President Donald Trump wants to cut $495 million and nearly 30% of positions at the Cybersecurity and Infrastructure Security Agency, with deep cuts to the agency’s partner engagements and risk-management work.
Trump’s Fiscal Year 2026 budget proposal for CISA, which the administration released on Friday, details his team’s plan for slashing the work of the nation’s lead cyber defense agency as part of what administration officials call an effort to refocus CISA on its core mission.
The $495 million cut would slash $216 million, or 18% of current funding, from CISA’s Cybersecurity Division, which leads efforts to protect government networks and help defend critical infrastructure. The plan cuts $46.2 million, or 20%, from the Integrated Operations Division, which coordinates CISA’s distribution of support and services to companies and local governments across the country.
Two other divisions would face much bigger cuts: the Stakeholder Engagement Division, which leads CISA’s partnerships with critical infrastructure organizations, would lose $62.2 million, 62% of current funding, while the National Risk Management Center, which analyzes and predicts threats to infrastructure, would lose $97.4 million, a 73% reduction.
Within IOD, CISA’s regional teams, a cornerstone of the agency’s efforts to raise its profile in the field, would see a $36 million cut, representing 27% of their total funding.
The funding plan would also cut procurement spending by $68.9 million (14%), reducing CISA’s ability to upgrade capabilities like Continuous Diagnostics and Monitoring and CyberSentry.
Trump’s budget would eliminate 1,083 positions at CISA, bringing the agency down to 2,649 positions. The cuts would include 218 roles in Mission Support, which handles agency-wide administrative responsibilities; 204 roles in the Cybersecurity Division; 327 roles in the Integrated Operations Division; and 127 roles in the Stakeholder Engagement Division.
The budget would slash funding for several of CISA’s most significant programs. The budget would cut $36.5 million from the Joint Collaborative Environment, where CISA analyzes the threat and incident data it gathers; $67.3 million from the NRMC’s critical infrastructure security planning activities; $14 million from the Joint Cyber Defense Collaborative; and $19.7 million from the cybersecurity services that CISA provides to the rest of the government.

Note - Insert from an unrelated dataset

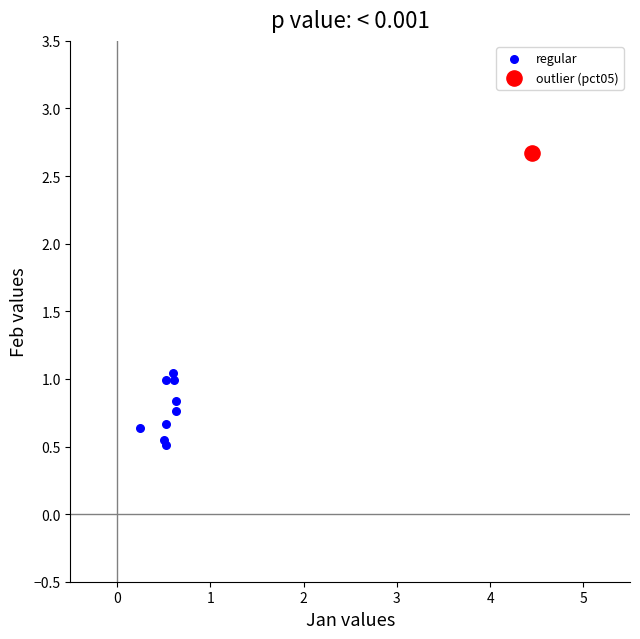

What are all the series names shown in the legend?

regular, outlier (pct05)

The budget would also cut $45.4 million from CISA’s Cyber Defense Education and Training program, with the administration suggesting that the agency can “direct users to free resources.” And it would slash $30.8 million from CISA’s vulnerability assessment program, which the budget says would “allow CISA to prioritize the most critical vulnerabilities” and focus on “cost-effective solutions like collaborative partnerships and automated tools.”

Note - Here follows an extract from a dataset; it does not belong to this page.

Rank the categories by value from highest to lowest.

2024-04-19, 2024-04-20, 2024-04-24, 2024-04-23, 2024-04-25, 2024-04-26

In the Stakeholder Engagement Division, a cut of 120 positions and $36.5 million in non-salary funding would involve eliminating the teams that support CISA’s advisory councils (which the administration shuttered on its first day) and the international-affairs teams that liaise with foreign governments.
In keeping with the Trump administration’s shutdown of CISA’s election security mission, the budget would eliminate 14 positions and $36.7 million of non-salary funding for that work.
The funding plan would slash 301 currently vacant positions at CISA, including 83 in the Cybersecurity Division, 75 in the Integrated Operations Division, and 70 in the National Risk Management Center.
The budget includes the first official tallies of CISA employees leaving as part of the agency’s Workforce Transition Program, including 119 people leaving the Cybersecurity Division, 23 leaving the Integrated Operations Division and 87 leaving mission-support roles.
Editor’s note: A previous version of this article cited the wrong figure for the total size of the proposed CISA budget cut. It is $495 million.